Отцепленный вагон стоял вблизи каких-то приземистых темных строений. Светились по ту сторону путей окна вокзала, дальше — вереница домов, заводские высокие трубы с белесыми дымками.
— Где мы? — спросила шагавшего впереди офицера, курившего папиросу.
— В Москве, в Москве, Каплан, — отозвался тот. — Не оступитесь о рельсы, под ноги глядите…
Москва! Поверить невозможно!
Ее усадили в подводу с высокими бортами, рядом расположились конвоиры. Стояла теплая душная ночь, над головой в предчувствии близкого утра полыхал неистово звездный небосвод. Пахло сиренью, брехали за заборами сонные собаки.
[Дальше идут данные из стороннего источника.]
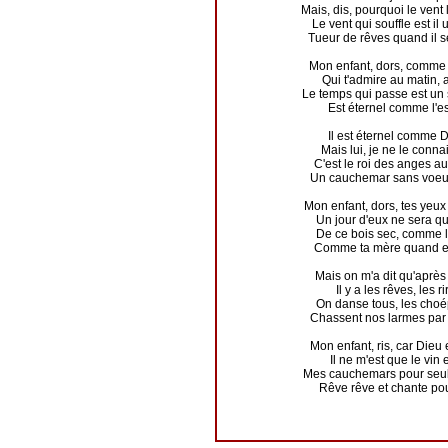
Mais, dis, pourquoi le vent 
Le vent qui souffle est il 
Tueur de rêves quand il 
Mon enfant, dors, comme 
Qui t'admire au matin, a
Le temps qui passe est un 
Est éternel comme l'es
Il est éternel comme 
Mais lui, je ne le conna
C'est le roi des anges a
Un cauchemar sans voeux
Mon enfant, dors, tes yeux 
Un jour d'eux ne sera qu
De ce bois sec, comme l
Comme ta mère quand ell
Mais on m'a dit qu'après
Il y a les rêves, les ri
On danse tous, les cho
Chassent nos larmes par 
Mon enfant, ris, car Dieu 
Il ne m'est que le vin et
Mes cauchemars pour seul
Rêve rêve et chante po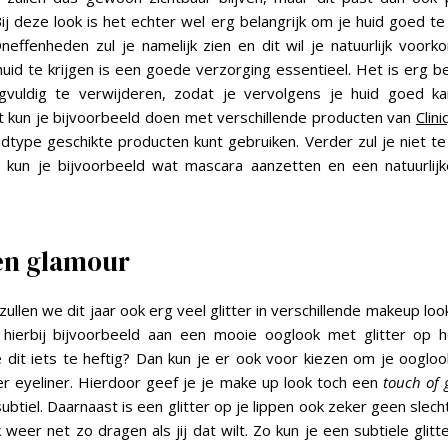
 Bij deze look is het echter wel erg belangrijk om je huid goed t
Oneffenheden zul je namelijk zien en dit wil je natuurlijk voo
uid te krijgen is een goede verzorging essentieel. Het is erg be
vuldig te verwijderen, zodat je vervolgens je huid goed ka
t kun je bijvoorbeeld doen met verschillende producten van
Clin
idtype geschikte producten kunt gebruiken. Verder zul je niet t
o kun je bijvoorbeeld wat mascara aanzetten en een natuurlijk
.
 en glamour
llen we dit jaar ook erg veel glitter in verschillende makeup loo
hierbij bijvoorbeeld aan een mooie ooglook met glitter op
je dit iets te heftig? Dan kun je er ook voor kiezen om je ooglo
er eyeliner. Hierdoor geef je je make up look toch een
touch of
 subtiel. Daarnaast is een glitter op je lippen ook zeker geen slech
 weer net zo dragen als jij dat wilt. Zo kun je een subtiele glitt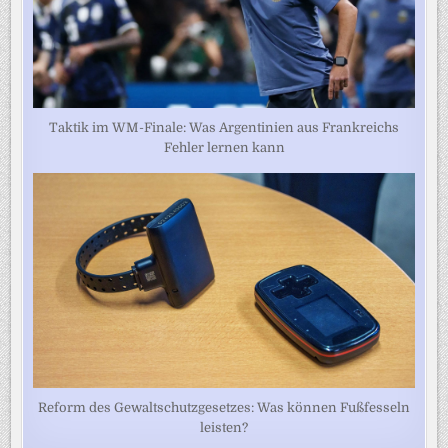
Taktik im WM-Finale: Was Argentinien aus Frankreichs
Fehler lernen kann
Reform des Gewaltschutzgesetzes: Was können Fußfesseln
leisten?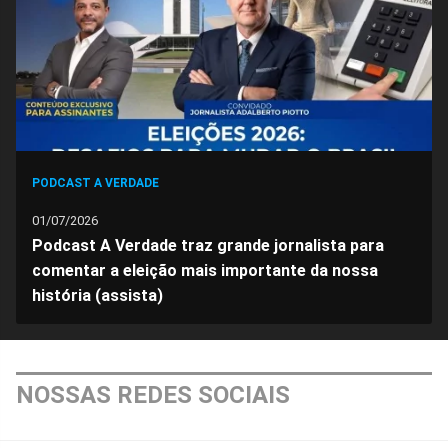
Facebook
Whatsapp
Twitter
Messenger
Telegram
Gettr
PODCAST A VERDADE
01/07/2026
Podcast A Verdade traz grande jornalista para
comentar a eleição mais importante da nossa
história (assista)
NOSSAS REDES SOCIAIS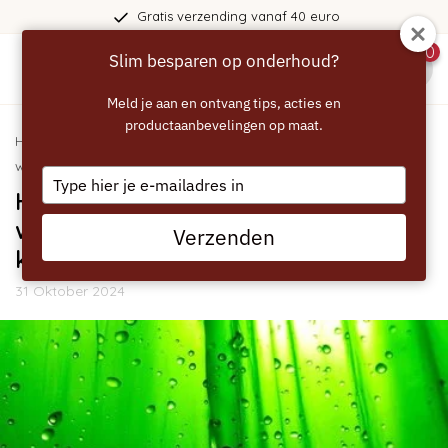
Gratis verzending vanaf 40 euro
0
Slim besparen op onderhoud?
menu
Meld je aan en ontvang tips, acties en
productaanbevelingen op maat.
Home
/
Blogs
/
Algemeen
/ Help! Algengroei in het
waterreservoir van je koffiemachine
Type
Help! Algengroei in het
your
email
waterreservoir van je
Verzenden
koffiemachine
31 Oktober 2024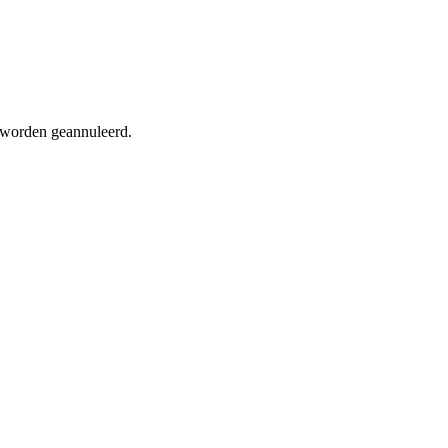
d worden geannuleerd.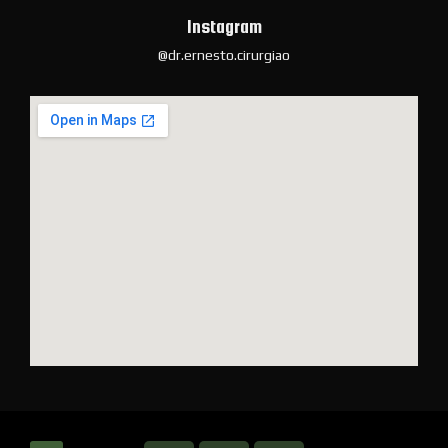
Instagram
@dr.ernesto.cirurgiao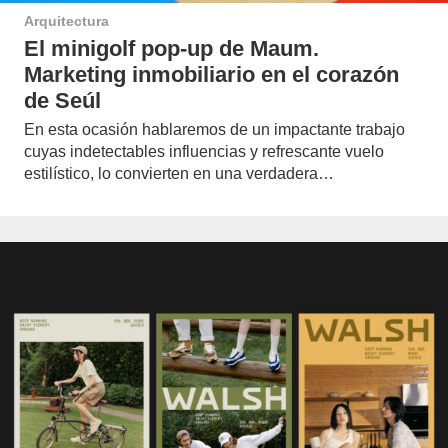
Arquitectura
El minigolf pop-up de Maum.
Marketing inmobiliario en el corazón
de Seúl
En esta ocasión hablaremos de un impactante trabajo
cuyas indetectables influencias y refrescante vuelo
estilístico, lo convierten en una verdadera…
Она озиралась по сторонам: спящие дома, церкви, церквушки, по тротуару ковыляет ночной сторож, стучит в колотушку.
Колеса прогрохотали по деревянному мосту через речку, застучали по брусчатке мостовой.
Ехали долго. Возница понукал окриками лошадь, конвойные о чем-то переговаривались, офицер курил, стоя у борта.
Она подумала внезапно: как же далеко я от дома! Одинокая, никому не нужная, в тряской телеге. Пересыльная каторжанка в цепях, брошенная на произвол судьбы человеком, ради которого была готова на все. Оставила близких, рисковала жизнью.
Невыносимая нахлынула тоска, душили слезы. Сидела, низко опустив голову, кусала губы. Конвойные позевывали рядом на скамейке, офицер молча курил.
Въехали в сонную слободу из деревянных домишек, обогнули пустырь, водокачку. Встала на пути темная громада строений за каменными стенами, башни по сторонам.